Besides environmental cost, the country also sees mounting social economic costs. According to Shanghai and Beijing municipal environmental protection agencies, air pollution caused by vehicle emissions accounts for more than 90 percent of urban pollution and has doubled the lung disease incidence over the past 30 years. The World Bank estimates that medical expense and costs of laborer productivity caused by air pollution may offset around 5 percent of China's total GDP.

 

Since the number of motor vehicles grows at explosive speed, traffic jam becomes the biggest headache for city operators. The average speed in rush hour for Beijing's 2 million vehicles is only a meager 11 KM/hour. Shanghai has to adopt plate-licensing fees of around 30,000 yuan to 40,000 yuan (US$3624 to US$4832) per vehicle as a tool to ease the traffic pressure.

 

Another severe challenge synchronized with the auto society is energy. Authoritative statistics shows that motor vehicles devour 85 percent of China's oil output and 42 percent of its diesel output.

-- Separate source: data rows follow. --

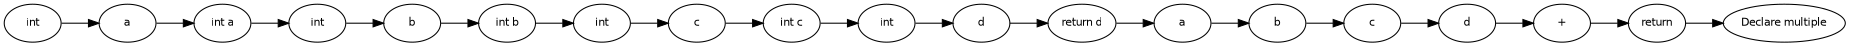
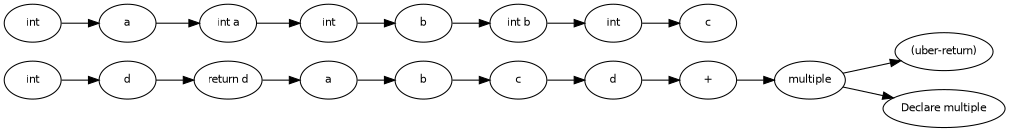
  digraph {
    rankdir=LR
    node [fontname=Helvetica fontsize=10]
    n1 [label=c]
    n2 [label=d]
    n3 [label="+"]
    n4 [label=b]
    n5 [label=a]
-   n6 [label=return]
+   n6 [label=multiple]
+   n7 [label="(uber-return)"]
    n8 [label="Declare multiple"]
    n9 [label=d]
    n10 [label="return d"]
    n11 [label=int]
    n12 [label=c]
-   n13 [label="int c"]
    n14 [label=int]
    n15 [label=b]
    n16 [label="int b"]
    n17 [label=int]
    n18 [label=a]
    n19 [label="int a"]
    n20 [label=int]
    n1 -> n2
    n2 -> n3
    n3 -> n6
    n4 -> n1
    n5 -> n4
+   n6 -> n7
    n6 -> n8
    n9 -> n10
    n10 -> n5
    n11 -> n9
-   n12 -> n13
-   n13 -> n11
    n14 -> n12
    n15 -> n16
    n16 -> n14
    n17 -> n15
    n18 -> n19
    n19 -> n17
    n20 -> n18
  }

Zhang Xiaoyu, president of China Mechanical Industry Association estimates if China could maintain a 7 percent GDP growth over the next two decades, vehicle sales would hopefully grow 10 percent annually.

 

"That means oil consumption will also grow fast and worsen the severe oil supply-demand gap," said Zhang.

 

Compulsory measures to boost fuel efficiency

According to the Financial Times, carmakers must submit an authorization application on fuel consumption for each vehicle model and reach the lowest standard before releasing it to the market as required by the SDRC's fuel efficiency compulsory regulation.

 

Fang Maodong, one drafter of the regulation, said that the regulation is mainly for two purposes: to control carbon dioxide emission and to ensure national energy security. The regulation sets a goal to lift fuel efficiency up to 15-20 percent higher than the United States by 2005/08.

 

In the US, manufacturers have been required to meet average fuel consumption standards since 1975. Otherwise, manufacturers will be fined US$5 every 0.1 mile/gallon per vehicle. Customers may also be punished if a newly bought vehicle exceeds the standard by a big margin. Thanks to the compulsory fuel efficiency policy, the US has saved 190 million gallons of raw oil and US$92 billion in 2000 alone.

 

Auto industry insiders say that once the above-mentioned regulation is enacted, domestic high fuel consumption cars like SUV and luxury sedans with big cubic capacity will be the first to feel the impact. "Under such standards, SUV manufacturers like the Great Wall, Zhongxing, Beijing Jeep and big cubic capacity sedan manufacturers like Honda, Volkswagen and General Motor will be affected to some extent," said the regulation drafter.

 

Experts predict that most sedan manufacturers will increase investments on fuel-saving diesel sedans. Some manufacturers started pilot projects in this area as early as 2000.

 

It is said that the SDRC will release a new Auto Industry Development Policy to overhaul the entire industry. From the start of the auto project review and approval process, the development policy will hopefully eradicate industrial irregularities like shabby vehicle assembly, illegal transfer and sales of vehicle product quality certificates, and illegally setting up affiliated companies.

 

Capital without technology will be strictly blocked to enter the auto segment. Local governments will not be allowed to use the state's financial appropriation to establish or expand auto projects. All commercial banks are forbidden to provide loans to auto projects that haven't passed the review and approval process and land resource authorities are not allowed to grant land for such purposes.

 

Meanwhile, to those whole vehicle manufacturers without correspondent design and development capabilities, the state authorities will set a time for them to reform and improve. Those failing to meet demands within the time limit will be ordered to retreat from the whole vehicle-manufacturing segment.